Рыбаки снова загоготали.

Женька сидел насупившись, кусал губы, ему было неловко и душно, он жалел, что, поддавшись минутному вдохновению, пошел с Куницей. И вообще, как он понял, рыба его не интересовала и море тоже.

– Пойдем наверх, – прошептал Куница, потянув его за рубаху. – Душно тут.

Мальчишки тронулись к трапу на цыпочках, но никто, хоть и видели все их маневр, не остановил их.

* * *

На палубе было пусто. Небольшая волна шлепала в борт, не создавая ощутимой качки. Женька подумал: "Дурацкое море. И рыба в нем не иначе дурацкая, килька какая-нибудь..." Потом его пообдуло, и он успокоился вроде.

В рубке сидели рулевой Захар и еще один, белобрысый и краснощекий.

"Наверное, рыбий жир пьет, – подумал Женька. – Ишь какой бело-розовый..."

– Капустин! Это радист! Капустин! – закричал Куница, радостно приплясывая. – Капустин, ты где был?

– Где был, там и был, – ответил Капустин так же радостно. – А ты зачем тут? Ну ты даешь!

Куница на вопрос не ответил, подтолкнул вперед Женьку.

– Знакомься, Капустин, это Женька из Ленинграда. Ничего парень, обидчивый только.

– А что они насмехаются? – Женька вернул было свою обиду в сердце, оно у него больно сжалось, но Женька пересилил себя и спросил, глядя в добродушные лица моряков: – Что такое урсус?
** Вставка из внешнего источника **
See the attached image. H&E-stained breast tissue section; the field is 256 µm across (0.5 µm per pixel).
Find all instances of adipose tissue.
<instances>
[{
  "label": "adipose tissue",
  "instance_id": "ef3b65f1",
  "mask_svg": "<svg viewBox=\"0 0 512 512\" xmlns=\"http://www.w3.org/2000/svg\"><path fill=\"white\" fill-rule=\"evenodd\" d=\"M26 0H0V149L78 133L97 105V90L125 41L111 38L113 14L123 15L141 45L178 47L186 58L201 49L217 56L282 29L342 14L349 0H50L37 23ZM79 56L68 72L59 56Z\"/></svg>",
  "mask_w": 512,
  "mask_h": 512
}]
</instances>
– Суеверие вроде. Байки рыбацкие. Если новый человек на судне, нужно его проверить на предмет хвоста. Урсус – он с дурным глазом: рыбу от корабля отводит. Это все шутки, для смеха. Рыбаку в море смех нужен: злой рыбак не рыбак – акула и паразит.

– Это не смех, а насмешка.

– От характера зависит, – сказал Капустин. – Садитесь на рундук. Капустин подвинулся, освобождая ребятам место на штурманском столе.

В рубке свистнул кто-то. Ребята оглянулись. Радист Капустин наклонился к трубке у стены и свистнул в ответ.

– Капустин, включай прибор, – прогудела трубка. – В квадрат пришли.

– Есть! – ответил радист. Подошел к висящему на стене эхолоту, включил его. Прибор защелкал, рычажок-самописец пошел вверх-вниз, рисуя на бумажной ленте кривую линию.

Капустин поманил мальчишек рукой.

– Смотрите сюда. Видите – линия. Эхолот пишет дно. Вон какие шпили вырисовывает. Дно неровное, каменистое.

Сигнал эхолота пронзал толщу воды, отражался от донных камней и спешил обратно. "Чистая вода. Пусто под днищем", – чертил самописец.

Но вот сигнал наткнулся на что-то живое, колеблющееся. Тотчас на ленте затемнело густое, широко растянутое пятно.

– Рыба!..

Перо самописца обозначало рыбу чуть ли не у самой поверхности. Куница водил языком по пересохшим губам. Женька почувствовал, что и у него губы сухие и жаркие.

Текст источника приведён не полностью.